Mediasulsel.id, Makassar, Minggu, 14/06/2026 – Sebanyak 326 kepala sekolah tingkat SMA dan SMK negeri di Sulawesi Selatan diminta membuat surat pernyataan pengunduran diri. Permintaan itu terungkap dalam rapat dengar pendapat antara Komisi E DPRD Sulsel dan Dinas Pendidikan Sulsel.
Komisi E DPRD Sulsel menggelar rapat dengar pendapat (RDP) bersama Dinas Pendidikan Sulsel pada Minggu, 14/06/2026, terkait pengunduran diri 326 kepala SMA dan SMK negeri. Kebijakan ini dipicu temuan BPK soal dana BOS, namun rata-rata temuan telah dikembalikan sekolah. Komisi E merekomendasikan penghentian permintaan surat pernyataan pengunduran diri.
Komisi E Minta Kebijakan Dihentikan
Ketua Komisi E DPRD Sulsel, Andi Tenri Indah, menjelaskan bahwa surat pernyataan tersebut terdiri dari dua tahap. Tahap pertama sebanyak 128 kepala sekolah, dan tahap kedua sebanyak 198 kepala sekolah. “Komisi E merekomendasikan agar surat pernyataan pengunduran diri kepada kepala sekolah dihentikan. Kami menyarankan kepada Kepala Dinas Pendidikan untuk membicarakan persoalan ini dengan baik agar tidak menimbulkan riak maupun berbagai isu di tengah masyarakat terkait pemberhentian atau dugaan pemaksaan pengunduran diri kepala sekolah,” ujar Andi Tenri Indah, Minggu, 14/06/2026.
Kebijakan ini bermula dari temuan Badan Pemeriksa Keuangan (BPK) terkait penggunaan Dana Bantuan Operasional Sekolah (BOS) di sejumlah sekolah.

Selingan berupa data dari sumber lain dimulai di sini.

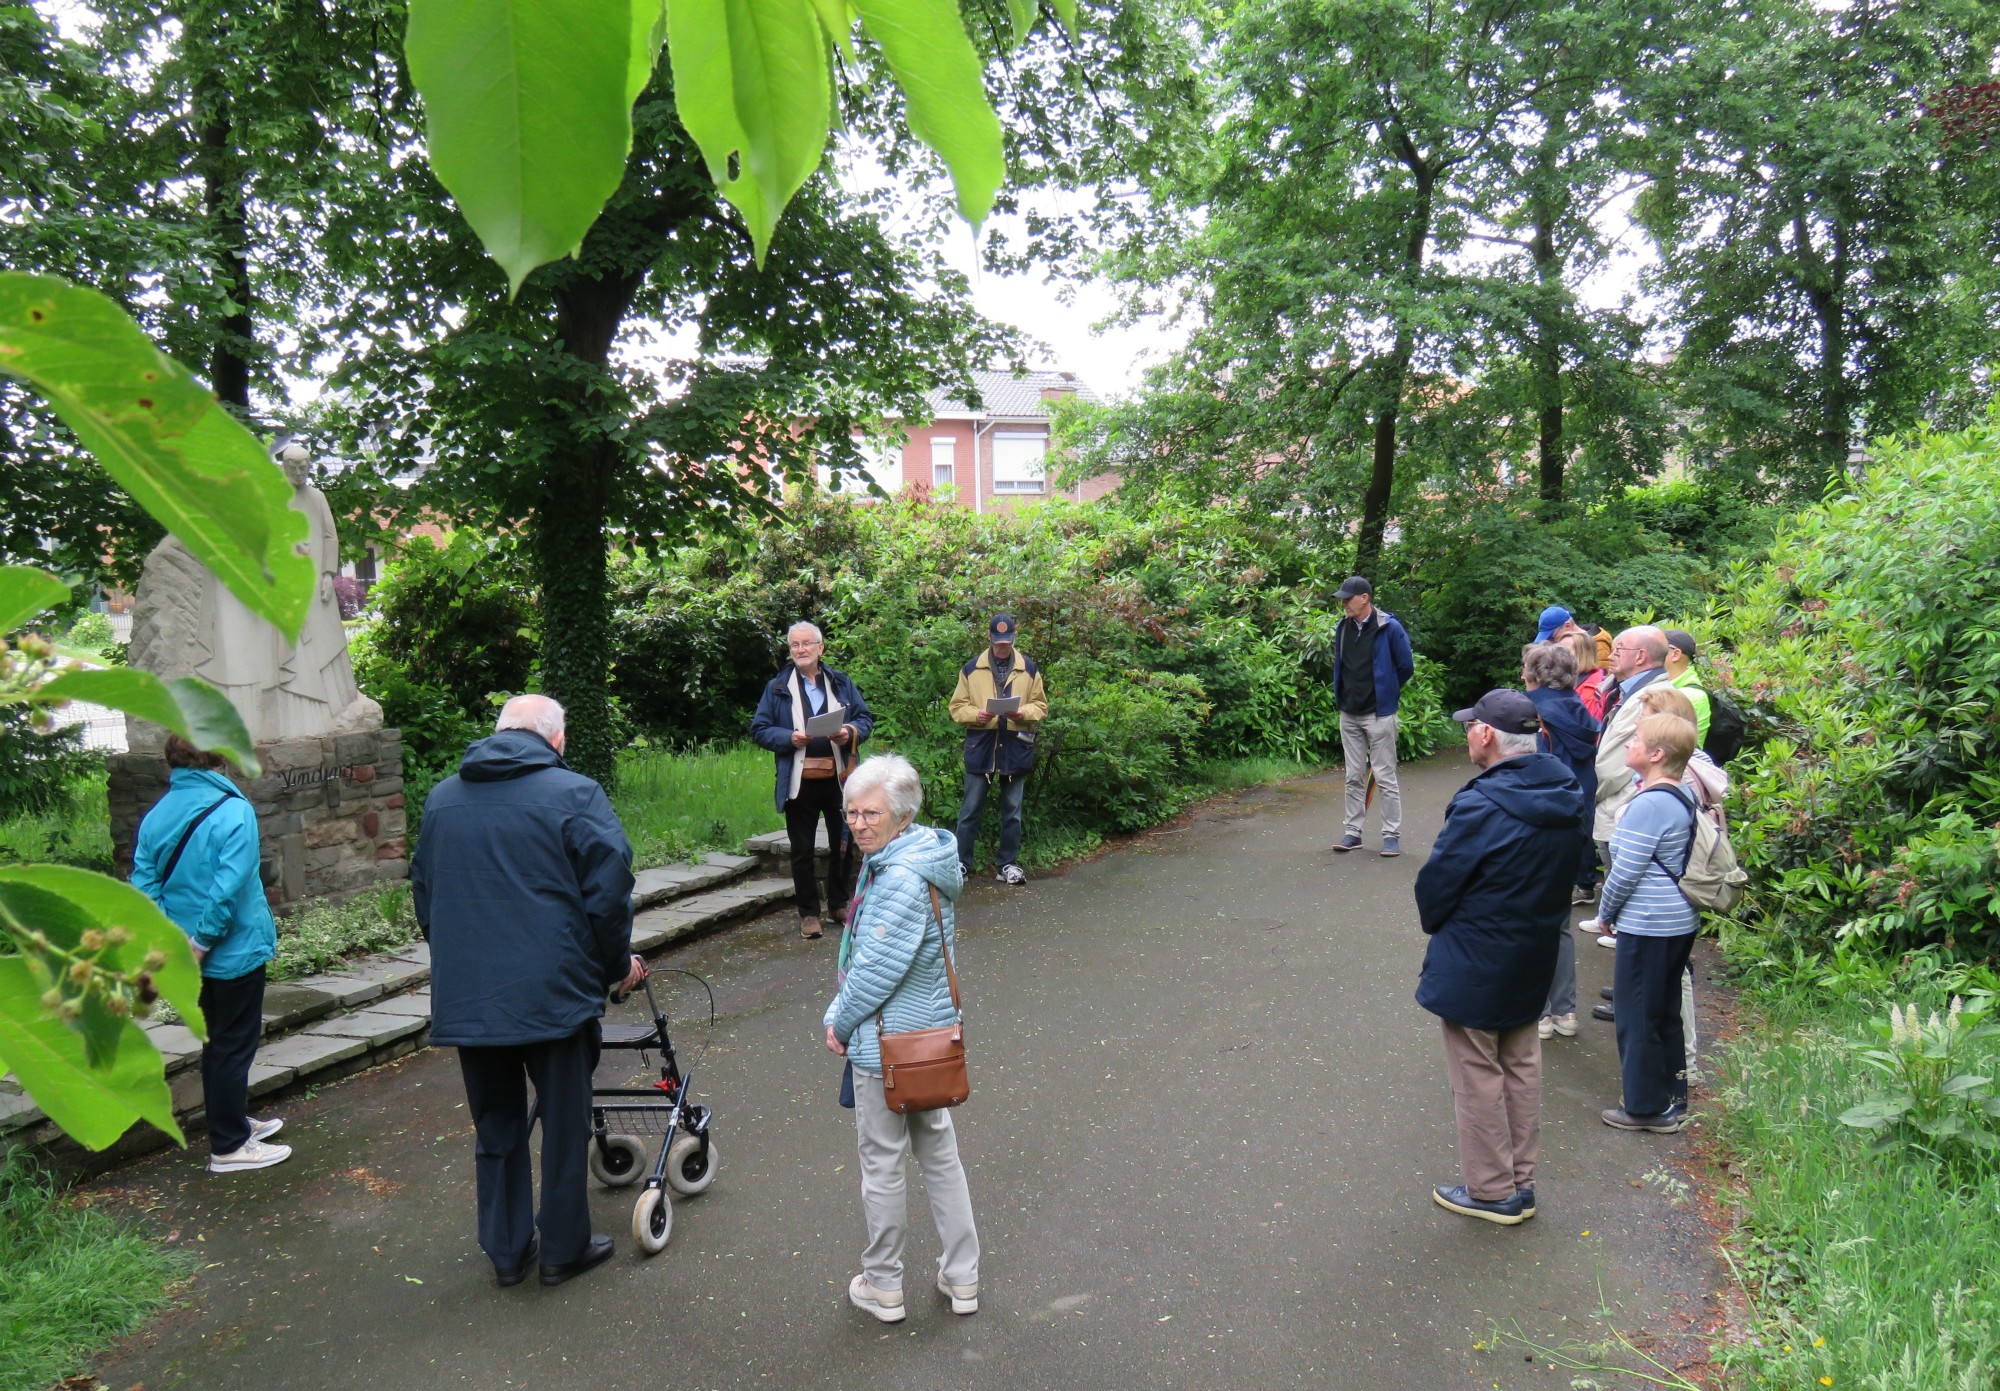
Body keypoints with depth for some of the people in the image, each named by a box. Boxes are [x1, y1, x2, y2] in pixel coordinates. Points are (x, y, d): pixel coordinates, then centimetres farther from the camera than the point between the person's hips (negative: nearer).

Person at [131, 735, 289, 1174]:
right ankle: (229, 1147, 13)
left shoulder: (156, 815, 1)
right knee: (234, 1048, 5)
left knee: (218, 1042, 21)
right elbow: (229, 887, -25)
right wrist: (201, 944, -17)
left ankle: (234, 1122, 37)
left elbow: (144, 883, -1)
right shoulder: (233, 811, -19)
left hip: (193, 954, 7)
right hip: (235, 951, -7)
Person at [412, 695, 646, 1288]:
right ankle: (564, 1249, 21)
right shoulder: (575, 794, -8)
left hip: (465, 997, 5)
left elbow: (424, 893, 18)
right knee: (564, 1125, 11)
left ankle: (505, 1250, 27)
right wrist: (617, 963, 4)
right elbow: (608, 891, -11)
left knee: (495, 1128, 17)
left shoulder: (441, 798, 10)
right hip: (554, 992, -4)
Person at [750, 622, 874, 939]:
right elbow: (759, 730, 1)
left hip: (839, 779, 2)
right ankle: (808, 913, 16)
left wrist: (851, 732, -13)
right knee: (802, 851, 5)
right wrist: (789, 738, -16)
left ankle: (839, 904, 29)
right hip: (799, 782, -2)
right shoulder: (777, 687, 3)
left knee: (843, 845, 12)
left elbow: (866, 719, 8)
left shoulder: (842, 683, 8)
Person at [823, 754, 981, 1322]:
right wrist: (841, 1015, 4)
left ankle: (882, 1287, 26)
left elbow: (877, 968, -24)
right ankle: (962, 1279, 30)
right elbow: (861, 954, 10)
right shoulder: (904, 861, 6)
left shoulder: (902, 878, -25)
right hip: (932, 1033, 10)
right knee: (939, 1152, 18)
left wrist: (841, 1023, -8)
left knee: (882, 1164, 8)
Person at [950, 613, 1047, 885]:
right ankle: (961, 863, 12)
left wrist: (1024, 713, -12)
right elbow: (957, 707, 5)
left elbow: (1041, 706, 9)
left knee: (1012, 810, 9)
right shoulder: (971, 668, 3)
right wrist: (975, 714, -16)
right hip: (980, 746, -1)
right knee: (971, 808, 2)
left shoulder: (1029, 668, 6)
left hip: (1015, 747, 1)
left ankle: (1008, 865, 19)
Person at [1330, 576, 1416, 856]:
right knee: (1354, 777, 11)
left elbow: (1406, 667, -5)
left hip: (1379, 713, -5)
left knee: (1384, 776, 0)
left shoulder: (1389, 628, -11)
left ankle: (1392, 835, 7)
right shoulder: (1343, 628, 5)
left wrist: (1385, 693, 3)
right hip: (1349, 714, 6)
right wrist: (1343, 694, 12)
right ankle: (1353, 832, 18)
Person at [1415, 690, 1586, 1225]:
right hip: (1534, 960, 8)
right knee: (1522, 1067, 20)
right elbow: (1567, 873, 6)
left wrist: (1436, 925, 2)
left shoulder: (1480, 807, -28)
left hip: (1474, 968, -8)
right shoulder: (1567, 797, -4)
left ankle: (1491, 1191, 21)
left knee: (1478, 1078, 8)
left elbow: (1436, 884, -19)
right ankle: (1520, 1182, 33)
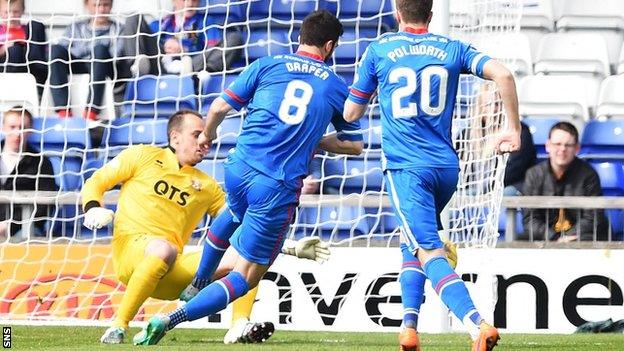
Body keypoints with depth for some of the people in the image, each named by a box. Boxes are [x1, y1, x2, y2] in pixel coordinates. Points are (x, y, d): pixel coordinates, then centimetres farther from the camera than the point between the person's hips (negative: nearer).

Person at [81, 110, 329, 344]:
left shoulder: (206, 186, 21)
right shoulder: (144, 156, 12)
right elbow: (95, 183, 13)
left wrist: (292, 248, 10)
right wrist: (94, 209, -10)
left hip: (170, 276, 4)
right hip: (131, 247, -4)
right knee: (163, 249, -40)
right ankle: (118, 327, -34)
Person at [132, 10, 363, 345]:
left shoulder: (267, 65, 7)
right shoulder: (337, 87, 8)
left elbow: (220, 106, 6)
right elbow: (354, 144, 16)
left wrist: (208, 134, 27)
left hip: (239, 170, 3)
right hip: (279, 188, -3)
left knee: (237, 213, 42)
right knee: (246, 277, 3)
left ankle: (196, 286, 50)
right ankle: (171, 318, -15)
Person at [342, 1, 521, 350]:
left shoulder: (379, 50, 6)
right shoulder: (452, 49, 10)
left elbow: (351, 113, 12)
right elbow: (503, 74, -6)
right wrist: (514, 128, 3)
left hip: (407, 168, -4)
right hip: (447, 167, 4)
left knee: (430, 252, -13)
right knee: (412, 240, 25)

Namun, menurut keterangan yang diterima DPRD, temuan tersebut telah ditindaklanjuti para kepala sekolah dengan melakukan pengembalian sesuai rekomendasi BPK. “Temuan BPK itu rata-rata sudah dikembalikan oleh kepala sekolah dan hal itu juga diakui oleh Kepala Dinas Pendidikan. Karena sudah ada pengembalian dan perbaikan, kami menganggap persoalan itu sudah clear,” kata mantan Wakil Ketua DPRD Gowa itu.
Harapan Kepastian dan Kenyamanan Kepala Sekolah
Andi Tenri Indah menilai para kepala sekolah perlu diberikan kepastian dan kenyamanan dalam menjalankan tugas. Suasana kerja yang kondusif penting agar kepala sekolah dapat fokus pada peningkatan kualitas pendidikan tanpa dibayangi kekhawatiran terkait status jabatan. “Harapannya tentu dicarikan solusi yang terbaik supaya kepala sekolah tetap nyaman bekerja dan tidak merasa terbebani. Apalagi mereka sudah melakukan perbaikan dan memenuhi rekomendasi yang diberikan,” terangnya.
Dalam RDP tersebut, Komisi E juga mengundang sejumlah kepala sekolah untuk memberikan penjelasan. Namun, undangan itu tidak dihadiri sehingga DPRD hanya mendengarkan penjelasan dari Dinas Pendidikan Sulsel. Meski demikian, Kepala Dinas Pendidikan Sulsel berkomitmen menyampaikan hasil pembahasan RDP kepada Pejabat Pembina Kepegawaian (PPK), dalam hal ini Gubernur Sulawesi Selatan, sebagai bahan pertimbangan pengambilan kebijakan selanjutnya. RDP juga dihadiri anggota Komisi E lainnya, antara lain Legislator Nasdem Mahmud dan Asman, Legislator Golkar Andi Patarai Amir, Legislator Gerindra Andi Nirawati, Legislator PKS Yeni Rahman, dan Legislator PAN Andi Muh Irfan AB.
Polemik pengunduran diri ratusan kepala sekolah diharapkan segera tuntas setelah rekomendasi DPRD agar surat pernyataan dihentikan. Dengan telah dikembalikannya temuan BPK, para kepala sekolah diyakini bisa kembali fokus pada tugas tanpa tekanan administratif.